Subject:
more on Crowley, Duchamp, Fitzgerald
From:
Carolyn Kunin <chaiselongue@earthlink.net>
Date:
Wed, 4 Mar 2009 08:21:28 -0800
To:
Vladimir Nabokov Forum <NABOKV-L@LISTSERV.UCSB.EDU>

Dear Sam.

Thank you for wonderful post - - fascinating subjects all. Since I ;ve been looking into a book on the British experience with the occult at the turn of the last century (The Place of Enchantment) which is disappointing in that it takes all the magic and astral travel stuff seriously, or seems to. But for our discussion I was very intrigued to learn that Crowley himself placed great importance on two works that may have a bearing on Pale Fire, namely Dorian Gray and Jekyll and Hyde.
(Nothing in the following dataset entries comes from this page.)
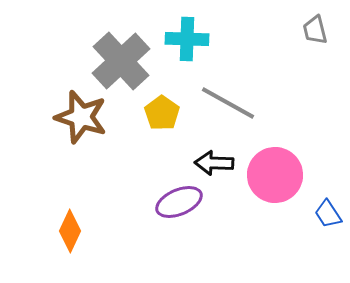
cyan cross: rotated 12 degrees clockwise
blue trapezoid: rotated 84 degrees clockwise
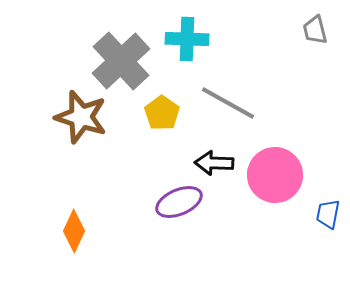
blue trapezoid: rotated 44 degrees clockwise
orange diamond: moved 4 px right
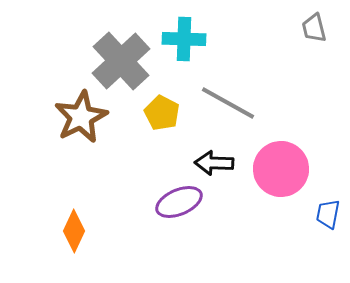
gray trapezoid: moved 1 px left, 2 px up
cyan cross: moved 3 px left
yellow pentagon: rotated 8 degrees counterclockwise
brown star: rotated 28 degrees clockwise
pink circle: moved 6 px right, 6 px up
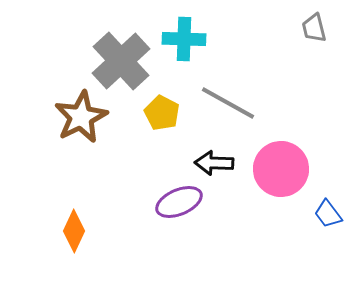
blue trapezoid: rotated 48 degrees counterclockwise
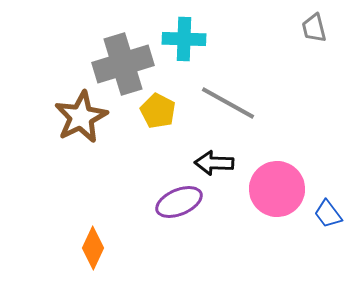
gray cross: moved 2 px right, 3 px down; rotated 26 degrees clockwise
yellow pentagon: moved 4 px left, 2 px up
pink circle: moved 4 px left, 20 px down
orange diamond: moved 19 px right, 17 px down
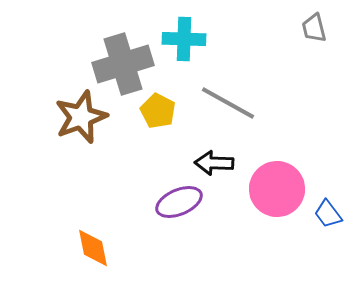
brown star: rotated 6 degrees clockwise
orange diamond: rotated 36 degrees counterclockwise
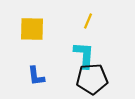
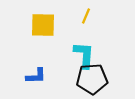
yellow line: moved 2 px left, 5 px up
yellow square: moved 11 px right, 4 px up
blue L-shape: rotated 85 degrees counterclockwise
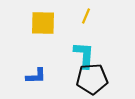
yellow square: moved 2 px up
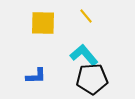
yellow line: rotated 63 degrees counterclockwise
cyan L-shape: rotated 44 degrees counterclockwise
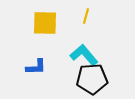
yellow line: rotated 56 degrees clockwise
yellow square: moved 2 px right
blue L-shape: moved 9 px up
The apparently serious mountaineering is also intriguing. I begin to wonder if Nabokov didn't know more about Crowley than I would have thought.
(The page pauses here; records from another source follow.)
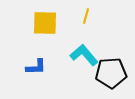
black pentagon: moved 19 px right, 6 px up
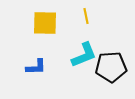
yellow line: rotated 28 degrees counterclockwise
cyan L-shape: rotated 108 degrees clockwise
black pentagon: moved 6 px up
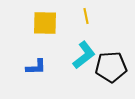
cyan L-shape: rotated 16 degrees counterclockwise
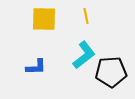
yellow square: moved 1 px left, 4 px up
black pentagon: moved 5 px down
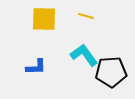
yellow line: rotated 63 degrees counterclockwise
cyan L-shape: rotated 88 degrees counterclockwise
Your point about Duchamp I think should also be taken seriously in any attempt to understand Nabokov ... the artist who found greater aesthetic fulfillment in chess play than in art. Besides making his own chess-pieces, didn't he also write a book on the subject? Certainly I would argue that Pale Fire is an attempt to blend the two, puzzles and aesthetics, into one work. Ironic to think that in doing this Nabokov may be following in the footsteps of Dostoevsky who was the first in Russian literature to combine the murder-mystery with the serious literary work. Along the same line, we know that Nabokov highly regarded Poe  - -  but do we know what he thought of Dickens I wonder?

The Fitzgerald business is also worthy of thought. Certainly all these themes, occult/psychosis and art/puzzle and intra-language translation, all play enormous roles in Nabokov's work and thought.